Doctors in Ireland say practicing medicine in a pro-life country does not restrict them in any way from treating women and saving their lives.
In a video posted at the Save the 8th campaign to protect Ireland’s 8th amendment – which acknowledges the right to life of both the mother and the unborn baby – Irish physicians responded to the question of whether the amendment prevents them from providing women with the safest and highest quality care – as proponents of abortion claim.
The comments come as a referendum on the question of whether the 8th Amendment should be repealed is scheduled for May 25.
“I have never felt that the care of a woman or her baby was compromised by the 8th Amendment,” said obstetrician Dr. John Monaghan in the video. “There are many other things that can go wrong during pregnancy, but I’ve never felt that the amendment restricted my practice or put women at risk.”
As the Journal.ie reports, Monaghan addressed the Save the 8th campaign, saying, “There is no medical evidence for getting rid of the 8th Amendment.”
“The repeal of the 8th Amendment will not make women safer in pregnancy, it will simply change only how politicians may legalise abortion,” he said, adding that the debate about the referendum has featured “the personal views of some of my colleagues dressed up as expertise.”
In February, the Journal.ie and the Irish Times – two of Ireland’s largest media organizations – were forced to pull a fabricated story about a poll that claimed 75 percent of Irish doctors support repealing Ireland’s pro-life Eighth Amendment and allowing abortions unrestricted up to 12 weeks gestation.

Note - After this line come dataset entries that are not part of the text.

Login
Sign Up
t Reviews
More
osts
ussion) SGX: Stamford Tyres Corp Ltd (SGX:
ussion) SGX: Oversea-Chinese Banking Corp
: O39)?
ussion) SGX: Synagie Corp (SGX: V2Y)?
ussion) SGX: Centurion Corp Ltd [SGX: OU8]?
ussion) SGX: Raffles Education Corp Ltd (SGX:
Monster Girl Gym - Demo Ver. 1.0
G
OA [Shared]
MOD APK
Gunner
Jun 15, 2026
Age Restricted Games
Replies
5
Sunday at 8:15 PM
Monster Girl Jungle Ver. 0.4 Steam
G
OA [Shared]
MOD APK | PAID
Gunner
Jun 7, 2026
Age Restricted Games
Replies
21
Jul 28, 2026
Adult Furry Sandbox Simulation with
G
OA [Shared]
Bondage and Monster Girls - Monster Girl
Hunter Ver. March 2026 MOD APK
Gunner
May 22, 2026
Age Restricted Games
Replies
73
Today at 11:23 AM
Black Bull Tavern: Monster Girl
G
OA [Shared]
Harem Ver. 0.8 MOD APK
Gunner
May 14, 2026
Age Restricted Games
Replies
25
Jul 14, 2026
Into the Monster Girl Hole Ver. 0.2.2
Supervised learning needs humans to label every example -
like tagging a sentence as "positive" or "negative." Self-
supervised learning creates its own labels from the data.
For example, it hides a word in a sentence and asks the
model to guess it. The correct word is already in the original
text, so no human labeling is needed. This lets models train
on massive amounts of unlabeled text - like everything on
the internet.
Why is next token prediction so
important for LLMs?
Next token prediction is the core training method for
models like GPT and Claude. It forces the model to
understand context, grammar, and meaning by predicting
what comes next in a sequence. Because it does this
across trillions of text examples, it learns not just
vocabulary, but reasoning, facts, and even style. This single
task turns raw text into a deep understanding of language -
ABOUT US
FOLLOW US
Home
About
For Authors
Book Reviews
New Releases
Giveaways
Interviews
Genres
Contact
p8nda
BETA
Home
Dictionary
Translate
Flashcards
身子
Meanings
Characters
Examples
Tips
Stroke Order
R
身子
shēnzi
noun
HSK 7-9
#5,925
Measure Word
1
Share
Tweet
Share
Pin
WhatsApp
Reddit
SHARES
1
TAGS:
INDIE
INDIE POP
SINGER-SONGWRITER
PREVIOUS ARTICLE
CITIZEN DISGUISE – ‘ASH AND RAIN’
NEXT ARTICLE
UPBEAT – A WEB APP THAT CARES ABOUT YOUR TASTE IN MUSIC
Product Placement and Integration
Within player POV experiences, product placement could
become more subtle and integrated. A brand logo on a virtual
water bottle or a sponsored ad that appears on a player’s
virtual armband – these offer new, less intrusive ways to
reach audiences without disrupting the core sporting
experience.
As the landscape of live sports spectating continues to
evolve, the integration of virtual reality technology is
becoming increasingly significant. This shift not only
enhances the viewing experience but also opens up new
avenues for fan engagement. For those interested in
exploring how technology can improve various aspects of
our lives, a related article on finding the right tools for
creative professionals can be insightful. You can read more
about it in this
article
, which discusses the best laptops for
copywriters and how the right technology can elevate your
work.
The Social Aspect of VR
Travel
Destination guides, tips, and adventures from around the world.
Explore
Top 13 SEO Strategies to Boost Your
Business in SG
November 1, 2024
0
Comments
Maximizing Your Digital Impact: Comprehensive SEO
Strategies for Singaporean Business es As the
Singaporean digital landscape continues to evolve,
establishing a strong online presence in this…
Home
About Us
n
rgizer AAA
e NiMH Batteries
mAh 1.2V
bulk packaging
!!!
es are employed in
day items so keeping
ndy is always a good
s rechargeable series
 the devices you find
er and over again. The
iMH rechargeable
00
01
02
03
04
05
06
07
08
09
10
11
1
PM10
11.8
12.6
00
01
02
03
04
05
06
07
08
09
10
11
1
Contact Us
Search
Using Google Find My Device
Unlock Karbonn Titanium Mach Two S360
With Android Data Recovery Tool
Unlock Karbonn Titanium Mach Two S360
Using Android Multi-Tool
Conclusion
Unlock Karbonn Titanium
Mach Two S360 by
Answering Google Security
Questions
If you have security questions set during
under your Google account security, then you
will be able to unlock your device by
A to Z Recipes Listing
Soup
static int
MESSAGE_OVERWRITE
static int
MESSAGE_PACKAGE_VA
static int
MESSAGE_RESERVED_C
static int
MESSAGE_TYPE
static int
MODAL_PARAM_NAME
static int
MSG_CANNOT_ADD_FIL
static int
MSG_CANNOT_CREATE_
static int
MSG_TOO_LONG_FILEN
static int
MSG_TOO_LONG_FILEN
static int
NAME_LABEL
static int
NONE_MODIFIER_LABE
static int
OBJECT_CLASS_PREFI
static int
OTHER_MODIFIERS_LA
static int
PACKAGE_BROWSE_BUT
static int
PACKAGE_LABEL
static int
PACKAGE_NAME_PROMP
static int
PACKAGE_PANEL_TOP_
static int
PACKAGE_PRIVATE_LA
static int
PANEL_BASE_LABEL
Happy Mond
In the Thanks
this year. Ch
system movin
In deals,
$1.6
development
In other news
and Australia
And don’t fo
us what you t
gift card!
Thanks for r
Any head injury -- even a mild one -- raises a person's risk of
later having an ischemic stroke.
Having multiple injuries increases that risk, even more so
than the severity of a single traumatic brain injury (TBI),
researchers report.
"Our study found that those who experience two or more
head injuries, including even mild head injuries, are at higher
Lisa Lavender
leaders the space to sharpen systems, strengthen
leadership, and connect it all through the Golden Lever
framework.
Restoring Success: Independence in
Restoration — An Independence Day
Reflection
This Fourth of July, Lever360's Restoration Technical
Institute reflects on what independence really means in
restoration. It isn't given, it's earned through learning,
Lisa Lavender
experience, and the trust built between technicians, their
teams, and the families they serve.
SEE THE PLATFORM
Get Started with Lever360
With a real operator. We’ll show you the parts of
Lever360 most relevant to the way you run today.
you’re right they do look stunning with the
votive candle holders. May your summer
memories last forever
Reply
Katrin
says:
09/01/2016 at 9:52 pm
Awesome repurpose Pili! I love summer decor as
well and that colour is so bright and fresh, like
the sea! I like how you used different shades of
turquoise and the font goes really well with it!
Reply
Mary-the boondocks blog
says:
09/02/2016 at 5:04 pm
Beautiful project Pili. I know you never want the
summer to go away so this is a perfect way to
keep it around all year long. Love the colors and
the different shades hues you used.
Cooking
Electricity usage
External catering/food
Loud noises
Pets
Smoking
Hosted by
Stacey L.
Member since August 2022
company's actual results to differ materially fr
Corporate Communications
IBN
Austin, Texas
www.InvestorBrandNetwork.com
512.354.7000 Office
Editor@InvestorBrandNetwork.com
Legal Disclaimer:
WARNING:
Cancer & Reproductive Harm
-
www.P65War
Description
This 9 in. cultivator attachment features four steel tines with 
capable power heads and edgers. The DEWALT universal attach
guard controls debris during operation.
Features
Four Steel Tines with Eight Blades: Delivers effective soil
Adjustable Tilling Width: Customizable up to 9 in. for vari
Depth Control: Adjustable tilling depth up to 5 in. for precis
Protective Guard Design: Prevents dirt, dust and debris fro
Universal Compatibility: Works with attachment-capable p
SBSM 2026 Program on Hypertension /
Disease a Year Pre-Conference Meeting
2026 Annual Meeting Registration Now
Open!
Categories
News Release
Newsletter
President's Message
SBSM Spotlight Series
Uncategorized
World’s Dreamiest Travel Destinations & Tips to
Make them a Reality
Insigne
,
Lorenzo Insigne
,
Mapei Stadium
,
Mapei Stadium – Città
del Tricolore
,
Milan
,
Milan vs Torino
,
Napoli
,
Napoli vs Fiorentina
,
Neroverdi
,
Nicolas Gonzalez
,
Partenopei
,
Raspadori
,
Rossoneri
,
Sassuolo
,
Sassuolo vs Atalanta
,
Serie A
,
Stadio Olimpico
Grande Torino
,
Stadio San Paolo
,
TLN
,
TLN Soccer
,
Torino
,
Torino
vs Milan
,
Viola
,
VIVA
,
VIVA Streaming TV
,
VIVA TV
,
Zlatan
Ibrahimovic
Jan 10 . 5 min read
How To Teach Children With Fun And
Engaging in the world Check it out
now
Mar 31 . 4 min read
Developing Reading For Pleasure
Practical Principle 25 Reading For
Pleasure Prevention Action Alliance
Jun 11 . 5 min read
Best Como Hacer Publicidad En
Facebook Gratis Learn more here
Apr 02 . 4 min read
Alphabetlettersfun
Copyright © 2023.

In the Save the 8th video, Dr. Elizabeth Cullen said the 8th Amendment “does not restrict doctors in any way from treating mothers.”
“Every treatment is given to the mother, and if – by some side effect – the baby is harmed, that is very, very tragic, but, in all cases, every care will be given to the mother,” she added.
“I support the 8th Amendment because it protects babies and mothers equally,” said obstetrician Dr. Eamon McGuinness. “If the mother’s life is in danger, then there’s no difficulty in treating the mother at the expense of the life of the baby. I have never had any inhibition, not in my career.”
A statement from NARAL Pro-Choice America – the political advocacy arm of the abortion industry – makes the claim that the legalization of abortion in the United States in 1973 “has led to tremendous gains in protecting women’s health.”
NARAL continues:
The Institute of Medicine of the National Academy of Sciences declared in its first major study of abortion in 1975 that “legislation and practices that permit women to obtain abortions in proper medical surroundings will lead to fewer deaths and a lower rate of medical complications than [will] restrictive legislation and practices.” The American Medical Association’s Council on Scientific Affairs reaffirmed this finding in 1992 when it attributed the marked decline in deaths from abortion services to “the shift from illegal to legal abortion,” along with the introduction of antibiotics and the widespread use of effective contraception in the 1960s.
However, Irish obstetrician Dr. Trevor Hayes said he is not prohibited by the 8th Amendment “in providing the best care to women.”
“Ireland’s a very safe place to have a baby,” he continued. “The statistics show that we are safer from women dying or from women getting very ill in Ireland than the U.K. or the U.S.”
As Breitbart News reported last August, a leaked memo from DCLeaks.com revealed George Soros has been funding pro-abortion groups through his Open Society Foundations with the intention of turning Ireland – long considered the “jewel in the crown of the pro-life movement” – into a pro-abortion country.
“With one of the most restrictive abortion laws in the world, a win there could impact other strongly Catholic countries in Europe, such as Poland, and provide much-needed proof that change is possible, even in highly conservative places,” the document stated.
GP Dr. Neil Maguire said in the Save the 8th video that doctors in Ireland spend their time “searching for a fetal heart, nurturing a fetal heart, and, here, we will be turning off the monitor, so that mothers aren’t aware, and that the life that they’re proposing to terminate is, in fact, a life.”
“And that’s one of the reasons that I’m against repeal of the 8th Amendment, which is a very strong defense for both mother and child and which doesn’t preclude the rare case of necessary termination in order to save the life of the mother,” he added.